Violação constitucional: documentos da FAB excluem inativos
A disparidade é gritante: um suboficial sargento na ativa, no círculo I, acumula três gratificações superiores – Adicional de Disponibilidade, Adicional Especifico e o polêmico Adicional de Altos Estudos –, elevando sua remuneração líquida em até 40% acima dos pares (militares iguais) na reserva do círculo II.
Para reservistas da “lacuna temporal” (2001-2019), o soldo base congela em patamares inferiores, sem reajustes proporcionais, impactando pensões e proventos vitalícios.
Estima-se que mais de 30 mil suboficiais da FAB e da Marinha sejam sujeitos a essa exclusão, famílias inteiras afetadas por uma reforma que privilegiou o presente em detrimento do passado recente.
Além dos números, o impacto psicológico é sensível. Militares da reserva relatam sentimento de traição institucional, com relatos de “militares iguais, salários diferentes” ecoando em associações de classe e redes sociais monitoradas pela Sociedade Militar.
A hierarquia, pilar da disciplina castrense, racha quando o contracheque revela castas invisíveis.
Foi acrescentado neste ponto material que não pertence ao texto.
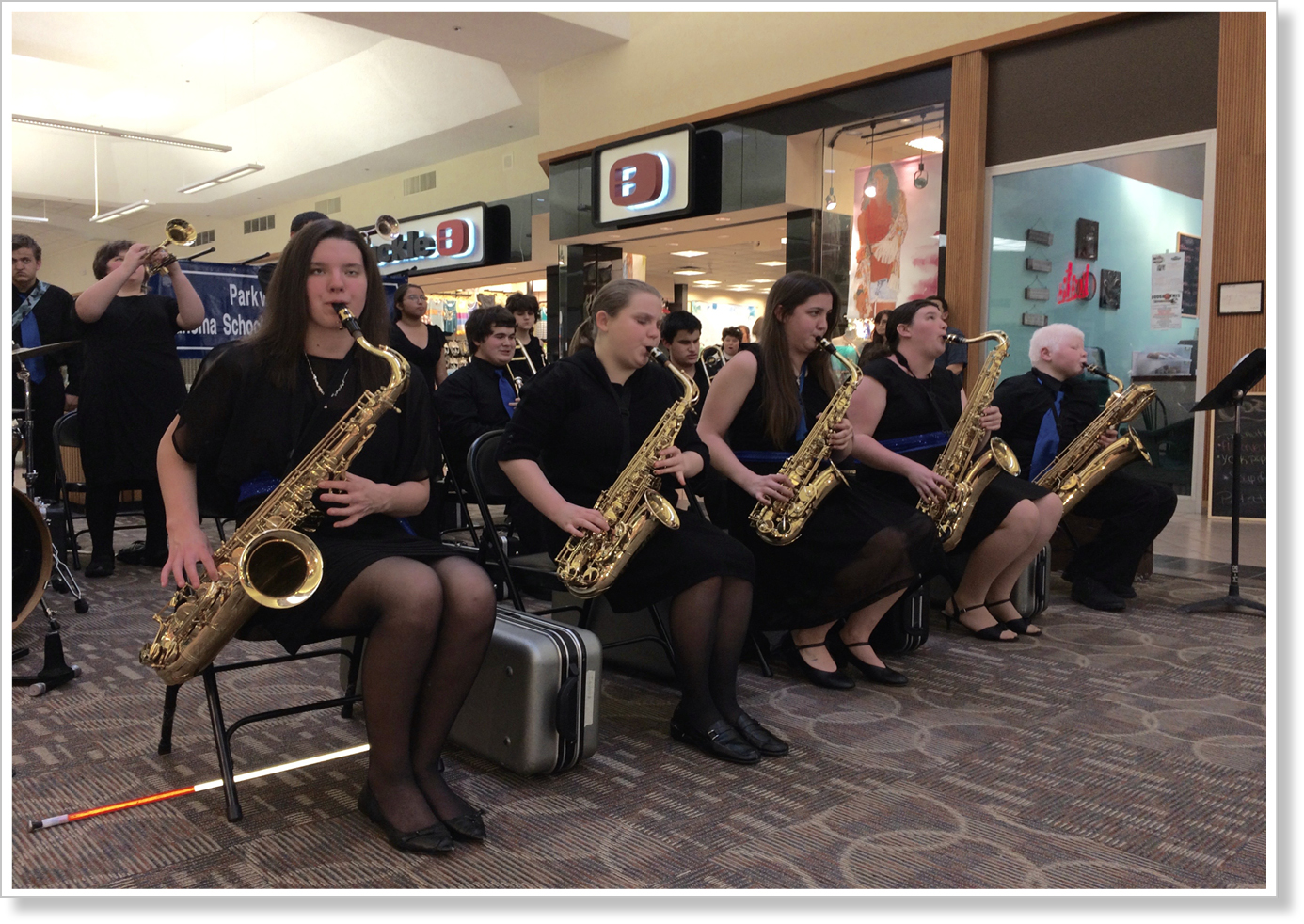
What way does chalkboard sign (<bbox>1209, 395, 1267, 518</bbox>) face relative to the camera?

STF acumula 1 mil ações sobre Lei 13.954, mas desigualdade persiste
Não demorou para as demandas chegarem aos tribunais. O Supremo Tribunal Federal (STF) acumula mais de 1.000 ações relacionadas à Lei 13.954, questionando adicionais de disponibilidade e habilitação negados a inativos.
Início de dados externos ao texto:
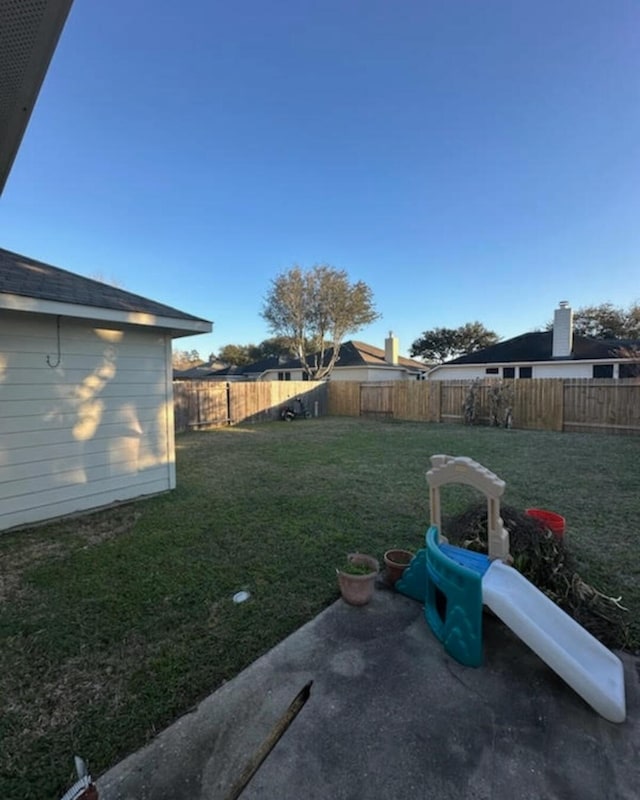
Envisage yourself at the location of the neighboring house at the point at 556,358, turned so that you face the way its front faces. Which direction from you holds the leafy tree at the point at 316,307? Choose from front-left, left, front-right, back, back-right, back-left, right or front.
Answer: left

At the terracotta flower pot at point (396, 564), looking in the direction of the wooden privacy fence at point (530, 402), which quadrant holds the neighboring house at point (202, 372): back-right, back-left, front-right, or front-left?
front-left

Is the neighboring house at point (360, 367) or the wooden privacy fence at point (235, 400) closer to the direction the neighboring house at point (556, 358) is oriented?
the neighboring house

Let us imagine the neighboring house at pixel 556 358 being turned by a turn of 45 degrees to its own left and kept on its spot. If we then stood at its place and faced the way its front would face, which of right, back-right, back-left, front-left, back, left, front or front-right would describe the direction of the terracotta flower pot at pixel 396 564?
back-left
Acórdãos do TCU, como o 1172/2024, analisam os custos bilionários da reforma, mas não resolvem a isonomia. Advogados militares argumentam inconstitucionalidade, citando precedentes como a Súmula Vinculante 50 do STF, que proíbe punições retroativas – princípio aplicável analogamente à remuneração.
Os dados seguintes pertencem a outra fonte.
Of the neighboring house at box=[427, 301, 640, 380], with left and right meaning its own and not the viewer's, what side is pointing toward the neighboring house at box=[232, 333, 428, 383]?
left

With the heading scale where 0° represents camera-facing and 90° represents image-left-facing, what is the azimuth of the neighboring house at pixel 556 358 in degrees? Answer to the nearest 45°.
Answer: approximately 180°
Especialistas em direito castrense defendem que a lei concede “tratamento diferenciado” indevido, violando a paridade ativa-inativa prevista na Emenda Constitucional 103/2019 (Reforma da Previdência).
A desordem se agrava com reajustes recentes: enquanto ativos “celebram” ganhos de 9% em 2025, reservistas da lacuna veem proventos estagnados.
A erosão da hierarquia pelo avesso do contracheque
A essência das Forças Armadas reside na hierarquia e disciplina, valores insculpidos no Estatuto dos Militares. Contudo, salários desiguais corroem essa estrutura por dentro.
Suboficiais da reserva, com fardas penduradas, mas lealdade intacta, questionam: por que o mérito de ontem vale menos que o de hoje?
A Revista Sociedade Militar alerta que essa fissura pode minar o moral, especialmente num contexto geopolítico tenso, com Brasil no centro de disputas EEUU-China na América do Sul.